Research paper by Laura L Calabresi, Livia L Pisciotta, Anna A Costantin, Ilaria I Frigerio, Ivano I Eberini, Paola P Alessandrini, Marcello M Arca, Gabriele Bittolo GB Bon, Giuliano G Boscutti, Ghil G Busnach, Giovanni G Frascà, Loreto L Gesualdo, Maddalena M Gigante, Graziana G Lupattelli, Anna A Montali, et al.

Indexed on: 05 Jul '05Published on: 05 Jul '05Published in: Arteriosclerosis, thrombosis, and vascular biology



Abstract

To better understand the role of lecithin:cholesterol acyltransferase (LCAT) in lipoprotein metabolism through the genetic and biochemical characterization of families carrying mutations in the LCAT gene.Thirteen families carrying 17 different mutations in the LCAT gene were identified by Lipid Clinics and Departments of Nephrology throughout Italy. DNA analysis of 82 family members identified 15 carriers of 2 mutant LCAT alleles, 11 with familial LCAT deficiency (FLD) and 4 with fish-eye disease (FED). Forty-four individuals carried 1 mutant LCAT allele, and 23 had a normal genotype. Plasma unesterified cholesterol, unesterified/total cholesterol ratio, triglycerides, very-low-density lipoprotein cholesterol, and pre-beta high-density lipoprotein (LDL) were elevated, and high-density lipoprotein (HDL) cholesterol, apolipoprotein A-I, apolipoprotein A-II, apolipoprotein B, LpA-I, LpA-I:A-II, cholesterol esterification rate, LCAT activity and concentration, and LDL and HDL3 particle size were reduced in a gene-dose-dependent manner in carriers of mutant LCAT alleles.

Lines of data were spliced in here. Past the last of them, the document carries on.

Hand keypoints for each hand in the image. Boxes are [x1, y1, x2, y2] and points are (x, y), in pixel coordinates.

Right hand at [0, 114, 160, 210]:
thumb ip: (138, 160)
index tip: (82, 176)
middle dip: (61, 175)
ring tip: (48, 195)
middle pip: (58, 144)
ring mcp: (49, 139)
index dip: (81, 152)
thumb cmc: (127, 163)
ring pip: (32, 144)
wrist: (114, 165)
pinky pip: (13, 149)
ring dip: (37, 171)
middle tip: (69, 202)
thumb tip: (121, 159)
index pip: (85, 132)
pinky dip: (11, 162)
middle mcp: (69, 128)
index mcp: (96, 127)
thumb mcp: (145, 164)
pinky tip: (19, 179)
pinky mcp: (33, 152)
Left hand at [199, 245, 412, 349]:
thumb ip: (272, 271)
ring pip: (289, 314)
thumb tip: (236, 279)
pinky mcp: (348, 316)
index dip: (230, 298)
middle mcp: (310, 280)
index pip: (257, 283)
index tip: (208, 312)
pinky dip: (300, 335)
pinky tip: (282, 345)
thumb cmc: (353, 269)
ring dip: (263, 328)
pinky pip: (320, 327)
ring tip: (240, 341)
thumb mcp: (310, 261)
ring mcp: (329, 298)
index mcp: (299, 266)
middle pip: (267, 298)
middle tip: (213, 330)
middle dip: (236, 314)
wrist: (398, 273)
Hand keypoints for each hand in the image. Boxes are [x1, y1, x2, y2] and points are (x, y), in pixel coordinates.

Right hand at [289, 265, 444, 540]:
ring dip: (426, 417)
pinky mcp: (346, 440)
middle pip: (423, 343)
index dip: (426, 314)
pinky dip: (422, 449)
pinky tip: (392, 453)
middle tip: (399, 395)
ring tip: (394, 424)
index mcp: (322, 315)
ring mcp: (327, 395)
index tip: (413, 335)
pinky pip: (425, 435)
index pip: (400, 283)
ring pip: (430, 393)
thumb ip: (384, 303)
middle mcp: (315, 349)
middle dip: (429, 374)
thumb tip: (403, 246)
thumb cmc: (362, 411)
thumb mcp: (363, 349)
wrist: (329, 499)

No differences were found in the lipid/lipoprotein profile of FLD and FED cases, except for higher plasma unesterified cholesterol and unesterified/total cholesterol ratio in the former.In a large series of subjects carrying mutations in the LCAT gene, the inheritance of a mutated LCAT genotype causes a gene-dose-dependent alteration in the plasma lipid/lipoprotein profile, which is remarkably similar between subjects classified as FLD or FED.